Now, logically, if you were tasked with ensuring that the electoral roll were complete, accurate and up-to-date, wouldn't it interest you that your data source is complete, accurate and up-to-date? Or haven't these fucks heard of the phrase Garbage In, Garbage Out?

But the EC can't be totally blamed, in Walski's opinion. If you read the interview in its entirety, you will realize that the EC operates just like any other governmental bureacracy. And if what the EC secretary says is true, they go strictly by the book. And it matters not if the data they ingest and regurgitate is good, bad or ugly. They simply ingest and regurgigate. Like any good government bureaucracy would.

The interview, however, does raise certain questions about the integrity of another government entity - the National Registration Department (NRD). Anyone remember the infamous Project M (via , subscription required - alternatively download PDF here)? Again, to refresh your memory, it was alleged that illegal immigrants in were given new identities as citizens, and of course, given new Identity Cards (the pre-MyKad version).

Hypothetical scenario: What if the NRD were infiltrated by certain political parties to create bogus identity cards solely to boost the numbers of registered voters friendly to said political parties? Illegal, of course, but certainly not beyond the realm of plausibility, right?

Hypothetical scenario part 2: Now, in assigning the identity numbers for these additional voters, it wouldn't take a genius to figure out that all you need to do is to identify the gaps in I/C numbers in the electoral rolls, which are made available to all political parties (although, as Datuk Kamaruzaman indicates in the interview, they may not be the latest versions). You would then have access to identity numbers of those who have not registered as voters. The infiltrators within the NRD can then produce fake IDs with existing numbers, but perhaps with different addresses than the actual owner of said ID numbers. EC gets voter registration data validated against the NRD records, and... Viola! Phantom Voters.
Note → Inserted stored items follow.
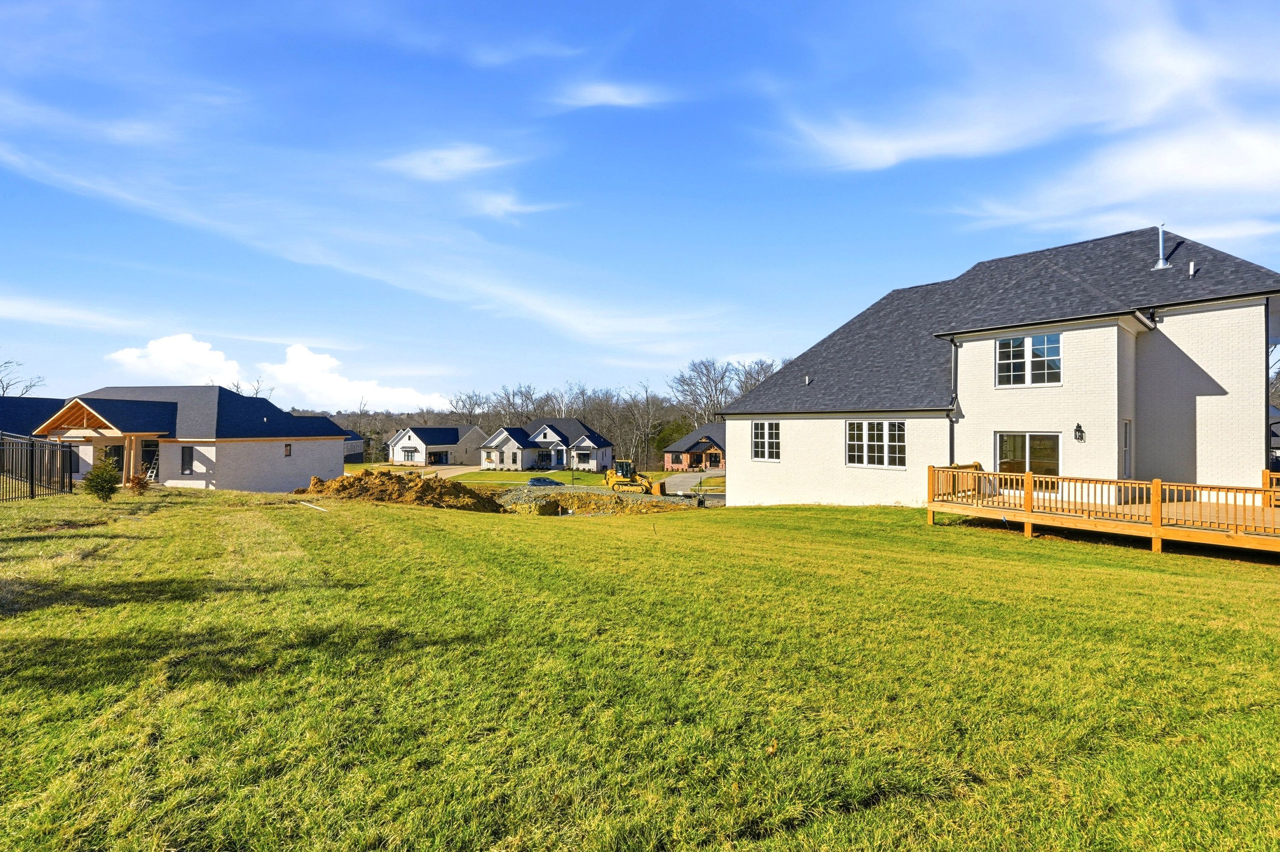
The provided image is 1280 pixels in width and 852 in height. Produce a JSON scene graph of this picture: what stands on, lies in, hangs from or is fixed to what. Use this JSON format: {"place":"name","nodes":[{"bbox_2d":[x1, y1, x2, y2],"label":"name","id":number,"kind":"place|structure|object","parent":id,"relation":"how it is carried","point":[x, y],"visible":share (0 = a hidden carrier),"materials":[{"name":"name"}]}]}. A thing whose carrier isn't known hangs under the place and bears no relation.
{"place":"outdoors","nodes":[
{"label":"outdoors","id":0,"kind":"place"},
{"bbox_2d":[0,395,69,439],"label":"neighboring house","id":1,"kind":"structure","parent":0,"point":[33,403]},
{"bbox_2d":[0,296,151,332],"label":"cloud","id":2,"kind":"structure","parent":0,"point":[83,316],"materials":[{"name":"white"}]},
{"bbox_2d":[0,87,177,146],"label":"cloud","id":3,"kind":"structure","parent":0,"point":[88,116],"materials":[{"name":"white"}]},
{"bbox_2d":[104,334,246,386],"label":"cloud","id":4,"kind":"structure","parent":0,"point":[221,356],"materials":[{"name":"white"}]},
{"bbox_2d":[40,386,354,492],"label":"house","id":5,"kind":"structure","parent":0,"point":[334,448],"materials":[{"name":"white brick"}]},
{"bbox_2d":[34,396,174,482],"label":"porch","id":6,"kind":"object","parent":5,"relation":"attached to","point":[118,431],"visible":0.73,"materials":[{"name":"brown wood"}]},
{"bbox_2d":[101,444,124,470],"label":"window","id":7,"kind":"structure","parent":5,"relation":"in","point":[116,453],"materials":[{"name":"glass"}]},
{"bbox_2d":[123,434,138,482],"label":"porch post","id":8,"kind":"structure","parent":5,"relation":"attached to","point":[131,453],"materials":[{"name":"brown wood"}]},
{"bbox_2d":[142,443,159,482],"label":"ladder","id":9,"kind":"object","parent":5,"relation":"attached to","point":[154,473],"visible":0.67,"materials":[{"name":"metal"}]},
{"bbox_2d":[180,445,194,473],"label":"window","id":10,"kind":"structure","parent":5,"relation":"in","point":[189,455],"materials":[{"name":"black glass"}]},
{"bbox_2d":[283,442,292,456],"label":"window","id":11,"kind":"structure","parent":5,"relation":"in","point":[286,446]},
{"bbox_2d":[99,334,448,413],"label":"cloud","id":12,"kind":"structure","parent":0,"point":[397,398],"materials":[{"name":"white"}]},
{"bbox_2d":[342,428,363,459],"label":"distant house","id":13,"kind":"structure","parent":0,"point":[349,440],"materials":[{"name":"grey"}]},
{"bbox_2d":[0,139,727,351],"label":"cloud","id":14,"kind":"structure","parent":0,"point":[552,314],"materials":[{"name":"white"}]},
{"bbox_2d":[389,465,479,479],"label":"driveway","id":15,"kind":"structure","parent":0,"point":[452,470],"materials":[{"name":"beige concrete"}]},
{"bbox_2d":[386,425,487,466],"label":"house","id":16,"kind":"structure","parent":0,"point":[474,433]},
{"bbox_2d":[401,446,417,460],"label":"window","id":17,"kind":"structure","parent":16,"relation":"in","point":[409,451],"materials":[{"name":"glass"}]},
{"bbox_2d":[428,450,449,464],"label":"garage door","id":18,"kind":"structure","parent":16,"relation":"in","point":[439,455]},
{"bbox_2d":[378,144,512,181],"label":"cloud","id":19,"kind":"structure","parent":0,"point":[454,155],"materials":[{"name":"white"}]},
{"bbox_2d":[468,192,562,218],"label":"cloud","id":20,"kind":"structure","parent":0,"point":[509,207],"materials":[{"name":"white"}]},
{"bbox_2d":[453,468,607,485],"label":"lawn","id":21,"kind":"structure","parent":0,"point":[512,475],"materials":[{"name":"green plant"}]},
{"bbox_2d":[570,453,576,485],"label":"lamp post","id":22,"kind":"object","parent":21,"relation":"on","point":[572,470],"visible":0.96,"materials":[{"name":"black metal"}]},
{"bbox_2d":[476,418,613,473],"label":"house","id":23,"kind":"structure","parent":0,"point":[607,455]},
{"bbox_2d":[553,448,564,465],"label":"door","id":24,"kind":"structure","parent":23,"relation":"in","point":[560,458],"materials":[{"name":"blue paint"}]},
{"bbox_2d":[546,80,670,110],"label":"cloud","id":25,"kind":"structure","parent":0,"point":[612,98],"materials":[{"name":"white"}]},
{"bbox_2d":[0,0,1279,409],"label":"sky","id":26,"kind":"structure","parent":0,"point":[259,1],"materials":[{"name":"blue"}]},
{"bbox_2d":[0,484,1279,851],"label":"lawn","id":27,"kind":"structure","parent":0,"point":[407,520],"materials":[{"name":"green plant"}]},
{"bbox_2d":[0,431,76,500],"label":"metal fence","id":28,"kind":"object","parent":27,"relation":"on","point":[63,478],"visible":0.97,"materials":[{"name":"black metal"}]},
{"bbox_2d":[81,458,121,499],"label":"shrub","id":29,"kind":"object","parent":27,"relation":"on","point":[103,488],"visible":0.98,"materials":[{"name":"green plant"}]},
{"bbox_2d":[126,472,151,495],"label":"shrub","id":30,"kind":"object","parent":27,"relation":"on","point":[138,483],"visible":0.94,"materials":[{"name":"plant"}]},
{"bbox_2d":[299,500,328,511],"label":"white pipe","id":31,"kind":"object","parent":27,"relation":"on","point":[316,508],"visible":0.95,"materials":[{"name":"white plastic"}]},
{"bbox_2d":[294,469,502,510],"label":"dirt pile","id":32,"kind":"object","parent":27,"relation":"on","point":[389,475],"visible":0.91,"materials":[{"name":"brown soil"}]},
{"bbox_2d":[493,486,703,517],"label":"dirt pile","id":33,"kind":"object","parent":27,"relation":"on","point":[554,503],"visible":0.72,"materials":[{"name":"brown soil"}]},
{"bbox_2d":[603,460,666,495],"label":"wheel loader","id":34,"kind":"object","parent":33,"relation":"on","point":[624,481],"visible":0.97,"materials":[{"name":"yellow metal"}]},
{"bbox_2d":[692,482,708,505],"label":"wheelbarrow","id":35,"kind":"object","parent":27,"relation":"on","point":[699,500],"visible":0.89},
{"bbox_2d":[928,462,1279,556],"label":"wooden deck","id":36,"kind":"structure","parent":27,"relation":"on","point":[1156,528],"materials":[{"name":"brown wood"}]},
{"bbox_2d":[933,462,985,498],"label":"wooden railing","id":37,"kind":"object","parent":36,"relation":"on","point":[975,466],"visible":0.38,"materials":[{"name":"brown wood"}]},
{"bbox_2d":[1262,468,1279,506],"label":"wooden railing","id":38,"kind":"object","parent":36,"relation":"on","point":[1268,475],"visible":0.68,"materials":[{"name":"wood"}]},
{"bbox_2d":[660,471,726,505],"label":"driveway","id":39,"kind":"structure","parent":0,"point":[682,483],"materials":[{"name":"grey concrete"}]},
{"bbox_2d":[661,422,725,472],"label":"brick house","id":40,"kind":"structure","parent":0,"point":[672,463],"materials":[{"name":"red brick"}]},
{"bbox_2d":[720,227,1279,508],"label":"house","id":41,"kind":"structure","parent":0,"point":[790,466],"materials":[{"name":"white brick"}]},
{"bbox_2d":[751,421,780,461],"label":"window","id":42,"kind":"structure","parent":41,"relation":"in","point":[772,440],"materials":[{"name":"white glass"}]},
{"bbox_2d":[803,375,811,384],"label":"roof vent","id":43,"kind":"object","parent":41,"relation":"on","point":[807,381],"visible":0.92,"materials":[{"name":"metal"}]},
{"bbox_2d":[844,419,906,467],"label":"window","id":44,"kind":"structure","parent":41,"relation":"in","point":[872,443],"materials":[{"name":"white glass"}]},
{"bbox_2d":[948,337,960,460],"label":"downspout","id":45,"kind":"object","parent":41,"relation":"attached to","point":[950,446],"visible":0.62,"materials":[{"name":"metal"}]},
{"bbox_2d":[995,430,1060,490],"label":"sliding glass door","id":46,"kind":"structure","parent":41,"relation":"in","point":[1033,440],"materials":[{"name":"glass"}]},
{"bbox_2d":[994,331,1062,387],"label":"window","id":47,"kind":"structure","parent":41,"relation":"in","point":[1028,356],"materials":[{"name":"glass"}]},
{"bbox_2d":[1073,421,1085,441],"label":"wall lamp","id":48,"kind":"object","parent":41,"relation":"attached to","point":[1080,431],"visible":0.95,"materials":[{"name":"black metal"}]},
{"bbox_2d":[1121,419,1132,479],"label":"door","id":49,"kind":"structure","parent":41,"relation":"in","point":[1128,453],"materials":[{"name":"white glass"}]},
{"bbox_2d":[1152,224,1171,269],"label":"vent pipe","id":50,"kind":"object","parent":41,"relation":"on","point":[1161,264],"visible":0.88,"materials":[{"name":"metal"}]},
{"bbox_2d":[1187,259,1196,277],"label":"vent pipe","id":51,"kind":"object","parent":41,"relation":"on","point":[1191,269],"visible":0.83,"materials":[{"name":"white metal"}]},
{"bbox_2d":[764,0,1279,229],"label":"cloud","id":52,"kind":"structure","parent":0,"point":[885,155],"materials":[{"name":"white"}]},
{"label":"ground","id":53,"kind":"structure","parent":0},
{"bbox_2d":[0,358,45,396],"label":"bare tree","id":54,"kind":"object","parent":53,"relation":"on","point":[3,391],"visible":0.59,"materials":[{"name":"plant"}]},
{"bbox_2d":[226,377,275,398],"label":"bare tree","id":55,"kind":"object","parent":53,"relation":"on","point":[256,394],"visible":0.18,"materials":[{"name":"plant"}]},
{"bbox_2d":[299,354,785,467],"label":"tree line","id":56,"kind":"object","parent":53,"relation":"on","point":[542,413],"visible":0.47,"materials":[{"name":"brown wood"}]},
{"bbox_2d":[526,476,564,486],"label":"car","id":57,"kind":"object","parent":53,"relation":"on","point":[534,481],"visible":0.69,"materials":[{"name":"metal"}]},
{"bbox_2d":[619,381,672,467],"label":"bare tree","id":58,"kind":"object","parent":53,"relation":"on","point":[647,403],"visible":0.86,"materials":[{"name":"brown plant"}]},
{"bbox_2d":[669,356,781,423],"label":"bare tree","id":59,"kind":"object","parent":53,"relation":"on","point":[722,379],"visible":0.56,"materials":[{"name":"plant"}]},
{"bbox_2d":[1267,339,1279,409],"label":"bare tree","id":60,"kind":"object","parent":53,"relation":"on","point":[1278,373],"visible":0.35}
]}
Impossible, therefore, is nothing.

Now, the EC certainly does get a lot of flak, perhaps for things they have no control over. But if one dumbass blogger like Walski could have conjured up this probably scenario, what more political parties with lots of resources at their disposal?

Think about it... Possible?

Walski leaves you with this conversation, taken from Rocky's Bru, relating Rocky's conversation with representatives of the EC, after he discovered he'd been phantomized.

Rocky: When was I registered?
EC: 1999.

Rocky: How was I registered?
EC: Someone filled up the form.

Rocky: How come?
EC: Before July 2002, political parties were allowed to register on behalf of constituents who had not been registered

We can only hope that with the use of indelible ink in the upcoming elections will reduce the level of voter fraud. But then we'd have the other area of voter fraud concern - that of Postal Votes.

And oddly enough, the question of Postal Votes wasn't even brought up in the interview... A case of strategic editorial omission, or is there something more to this analysis by Howsy, than meets the eye?